David Cameron said he wanted to govern with respect
Prime Minister David Cameron has called for a "fresh start" in relations between the Scots and UK governments, as he met First Minister Alex Salmond.
During a visit to Holyrood, Mr Cameron said he was open to a request from the SNP administration for a £700m package to boost the economy.
But he warned the UK spending deficit had to be tackled.
Mr Cameron also called for an "agenda of respect" between the Westminster and Edinburgh parliaments.
David Cameron said this was his first visit as prime minister to a parliament anywhere. He has yet to go to Westminster.
His talks with the opposition leaders were held in Queensberry House, where the second Duke of that ilk crafted and propagated the Union Treaty in 1707.
And the PM had to enter Holyrood via a side door because of a noisy protest outside against public sector cuts.
Alex Salmond said after the talks that he had been surprised that the new PM was ready to engage, seriously, about financial issues such as new borrowing powers or Scotland's demand for a comparable share of the money currently being spent in the east end of London in association with the Olympics.
As the prime minister spoke inside the parliament, a group of protesters gathered outside to campaign against spending cuts and questioning the Tories' mandate to govern Scotland, after the party returned only one Scottish MP at last week's general election.
But Mr Cameron, who was accompanied by Scottish Secretary Danny Alexander, a Lib Dem MP, said the contest had been "a UK election and a UK result".
The prime minister, who also met Holyrood opposition leaders, said: "I want a real agenda of respect between our parliaments.
"I want to see Scottish ministers able to appear in front of select committees in Westminster and I believe that, if the Scottish Parliament would wish it, I would appear every year at the Scottish Parliament to answer questions."
Mr Cameron added: "This agenda is about parliaments working together, of governing with respect, both because I believe Scotland deserves that respect and because I want to try and win Scotland's respect as the prime minister of the United Kingdom."
On government relations, he said: "I also want to see a fresh start in the relationship between the British prime minister and the Scottish first minister.
"This relationship is important - however much we disagree about issues, we should try to work together for the benefit of the whole of the United Kingdom and for the benefit of Scotland as well.
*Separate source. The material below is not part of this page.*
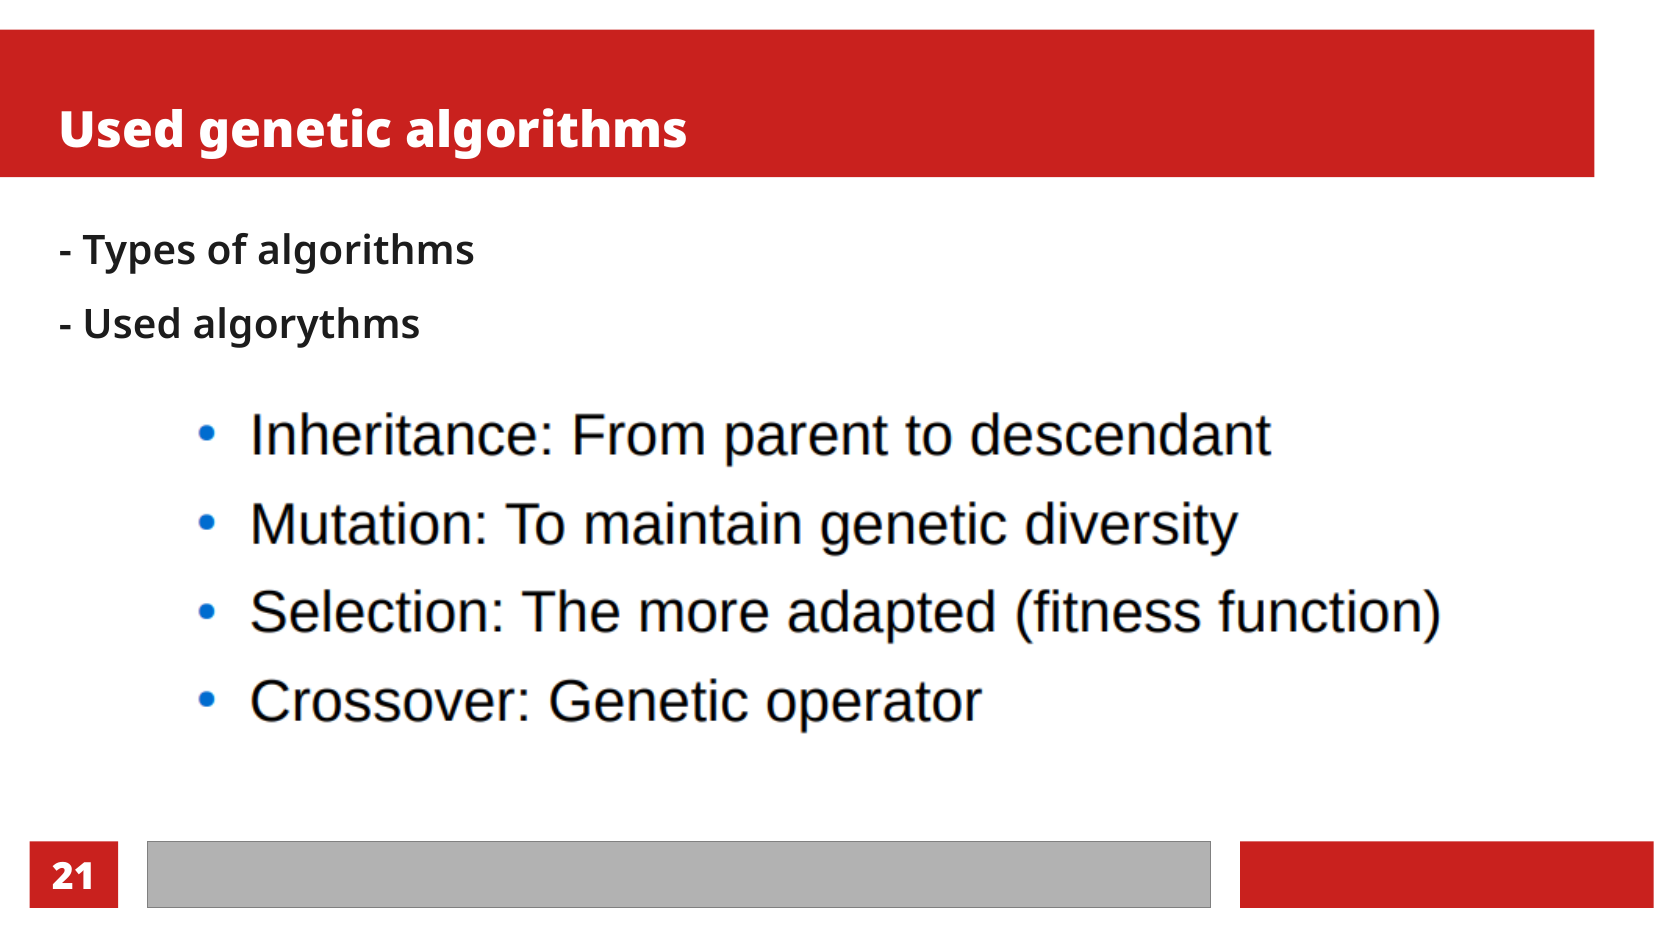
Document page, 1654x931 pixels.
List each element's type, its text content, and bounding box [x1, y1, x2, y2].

list - Types of algorithms - Used algorythms [59, 221, 1565, 798]
picture [177, 389, 1467, 768]
title Used genetic algorithms [59, 44, 1595, 163]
That is what I'm determined to do."
Alex Salmond was "impressed by the Prime Minister's awareness of the issues"
Turning his attention to the SNP government's planned independence referendum, the prime minister added: "We will have our arguments - I will never give ground on my commitment to the United Kingdom and keeping our United Kingdom together, but it's a relationship I want to try to make work well."
Mr Salmond called on the Tory-Lib Dem coalition government to bring forward £350m of capital spending to aid Scotland's economic recovery, and also argued Scotland was owed £165m over five years in "consequential" funding, as a result of public spending in relation to the London Olympics.
The SNP leader also requested the Treasury released cash for Scotland held in the fossil fuel levy, worth £180m, and will press the case to give enhanced borrowing powers to Holyrood, as recommended by the Calman Commission review of devolution.
Mr Salmond, said: "I think it's a good thing that the prime minister fulfilled his commitment to come to the Scottish Parliament and to meet the Scottish government, with the secretary of State for Scotland, in the first week in office.
"But, as I've said before the meeting and I'll say again now, a respect agenda has to be carried forward in deeds and actions.
"I'm certain the prime minister, as we all are, will be judged by your deeds, and therefore what I would articulate is I'd like to see that respect agenda, which I welcome, to be carried forward into concrete action."
Scottish Labour leader Iain Gray said Mr Cameron must recognise Labour as the "voice of Scotland" if he was sincere about a new spirit of co-operation.
"David Cameron's visit should not be just a photo-opportunity," said Mr Gray, adding: "He knows the Tories were overwhelmingly rejected by the Scottish electorate as were the SNP.
"I told him there is widespread fear his plans to cut £6bn will throw the economy back into recession, and that Scotland wanted him to drop those plans.
Later, Mr Cameron met soldiers of the Black Watch on a visit to Fort George at Ardersier, near Inverness, which is in Mr Alexander's Inverness, Nairn, Badenoch and Strathspey constituency.